The venture arm of stablecoin issuer Circle is using its own balance sheet to backstop exposure to Aave, just days after the lending protocol was pulled into the $293M KelpDAO exploit. The incident left Aave with nine-figure bad debt and rattled confidence in DeFi risk models.
The KelpDAO incident on April 18 saw attackers drain about 116,500 rsETH—worth roughly $293M—via a LayerZero-linked bridge, according to on-chain reporting. Investigators described it as the largest DeFi exploit of 2026 so far.
Binance researchers estimated that Aave V3 alone is facing around $177M in bad debt tied to frozen rsETH collateral. They also put total bad debt across affected protocols at more than $280M.
As risk assets sold off and users rushed to unwind leverage, Aave froze rsETH markets and moved to contain contagion. In parallel, Circle’s chief economist proposed sharply raising the USDC borrowing rate cap “to restore liquidity following the Kelp DAO exploit.”
Circle’s intervention—along with Circle Ventures’ $AAVE purchase—is being interpreted by traders as an institutional vote of confidence in Aave’s long-term solvency and its role in the DeFi lending stack.
The timing also aligns with a major U.S. policy push. Circle is backing the GENIUS Act, which the company has called a “defining moment for the future of money and the internet financial system.” In a blog post on the legislation, Circle said the bill “signals strong bipartisan support for responsible innovation” and sends “a clear message that the U.S. will lead in the regulation of dollar-backed payment stablecoins.”
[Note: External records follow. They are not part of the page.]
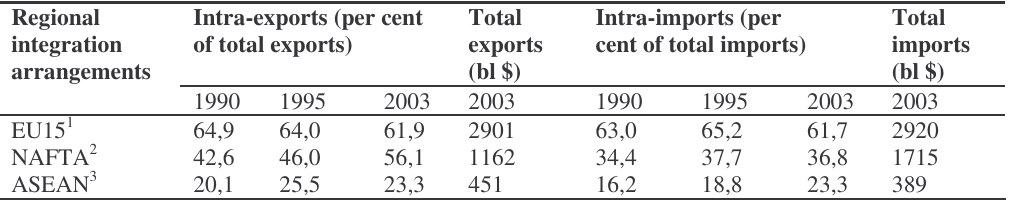
Total imports (bl $)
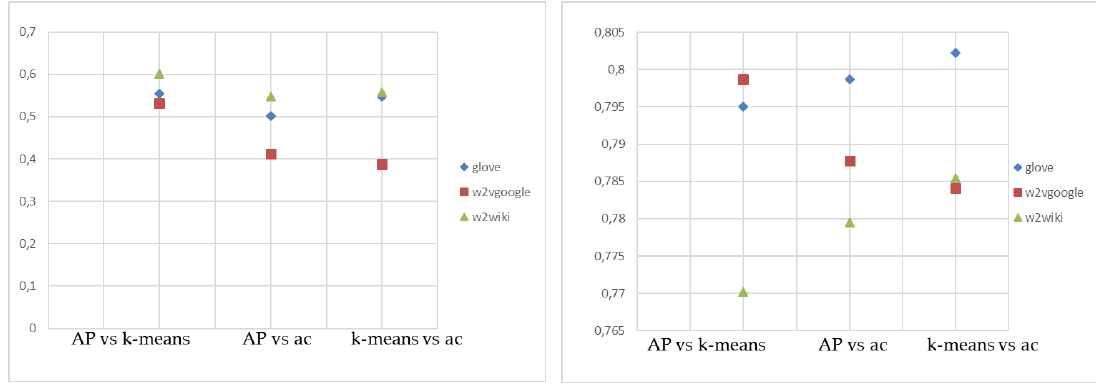
Figure 3. Comparison of clustering algorithms on 1-g (on the left) and n -grams (on the right).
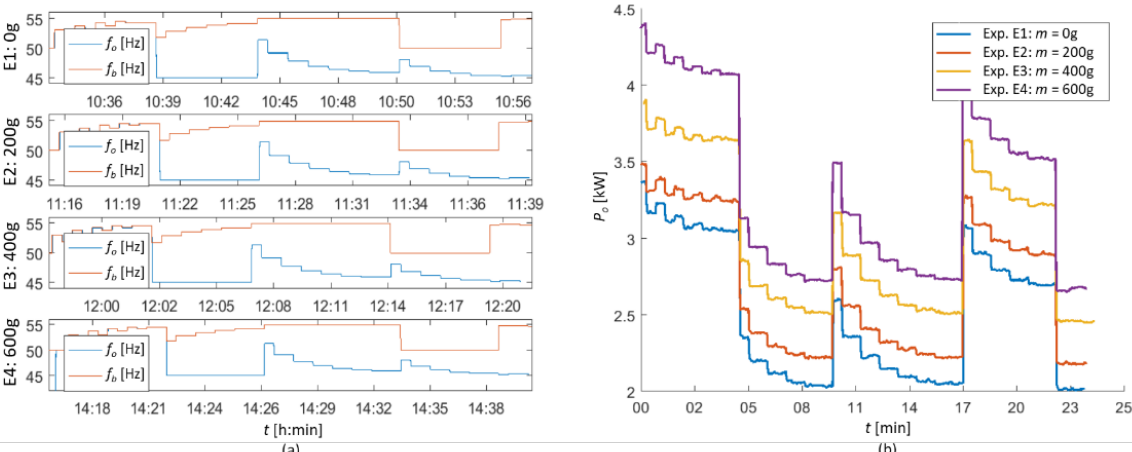
Figure 14. Results of experiments for various mass of grinding medium: ( a ) changes in frequency values; ( b ) changes in the active power of the mill (objective function).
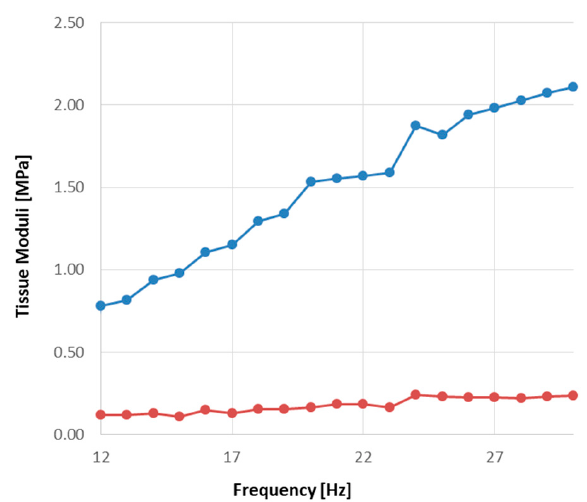
Figure 3. Dependence on frequency of the current elastic, E e , and loss modulus, E l , of an exemplary fragment of bovine ovarian tissue: ( • ,—) E e ; ( • ,—) E l .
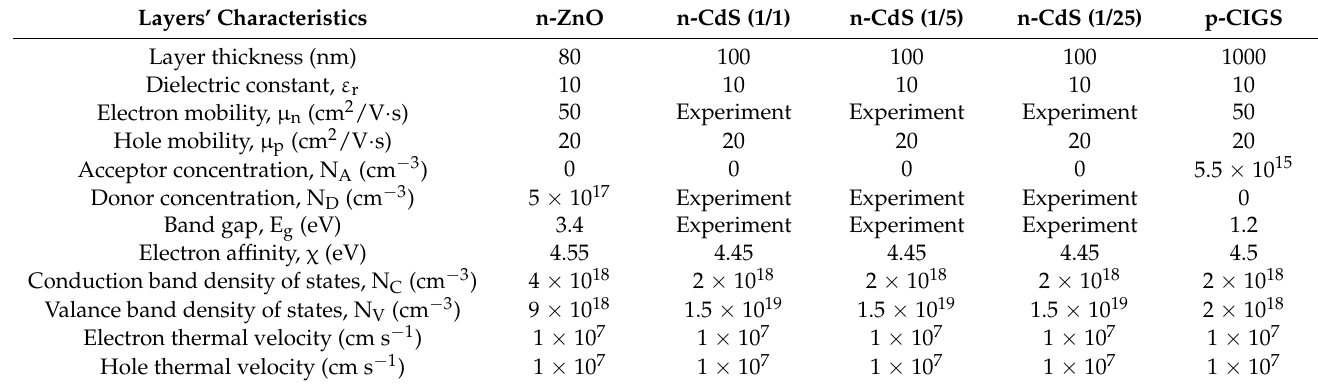
Table 2. Summary of physical and electrical characteristics for each layer parameter [32–34].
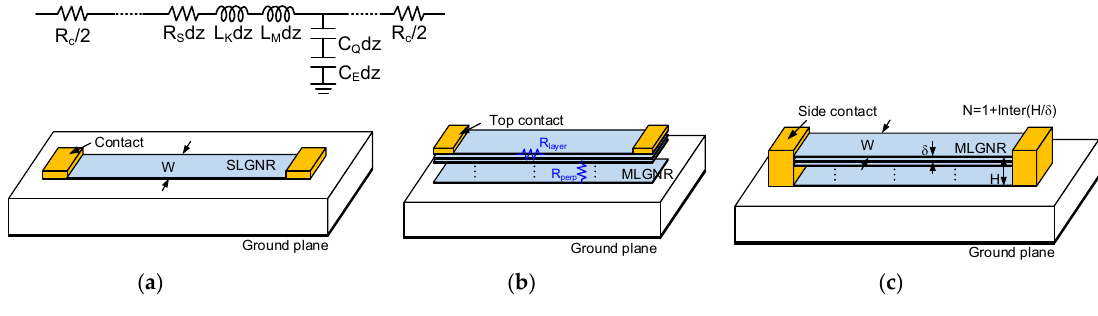
Figure 2. Schematics of ( a ) monolayer GNR interconnect, ( b ) top-contacted MLGNR, and ( c ) side-contacted MLGNR interconnect.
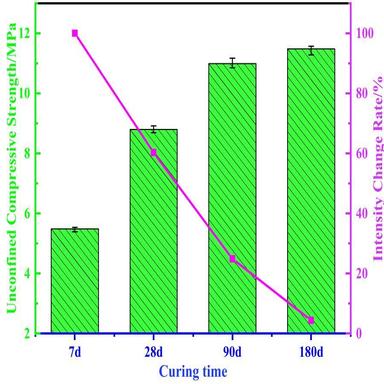
UCS of RFG-5 sample at different curing times.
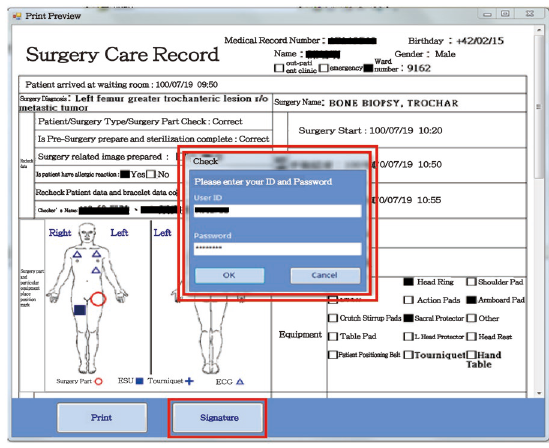
Figure 5. The surgical care records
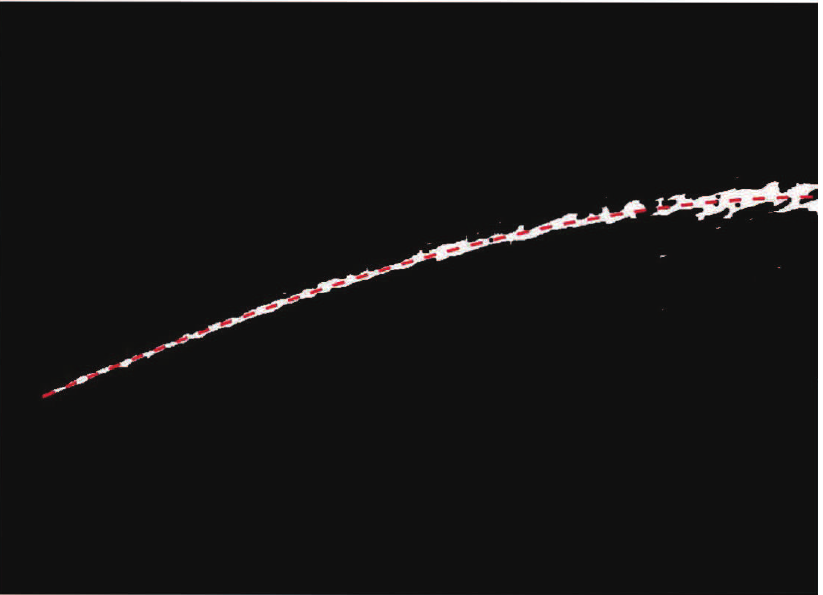
Figure 7. The jet trajectory curve based on the proposed mean position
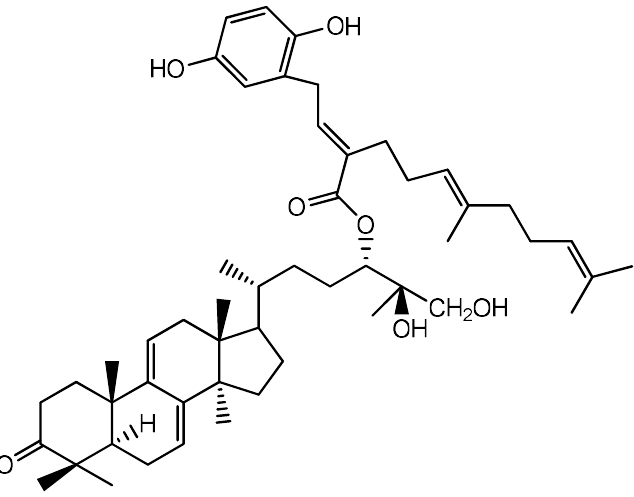
Figure 1. GL22 Ganoderma lucidum triterpene.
Circle’s stated interest is tied to keeping major DeFi venues healthy as Congress advances the GENIUS Act. The company frames the bill as providing “a regulatory foundation that puts consumer protection, financial integrity, and U.S. competitiveness at the forefront.”
Separately, institutional demand for tokenized treasuries and stablecoin rails has helped push RWA deposits in DeFi lending protocols past roughly $840M, according to a recent CoinDesk “Crypto for Advisors” column. Circle’s latest move suggests it wants Aave positioned within that institutional flow.
If $AAVE recovers alongside the broader DeFi market, Circle’s treasury strategy could function as both a political signal and a potential financial trade tied to the next wave of on-chain credit.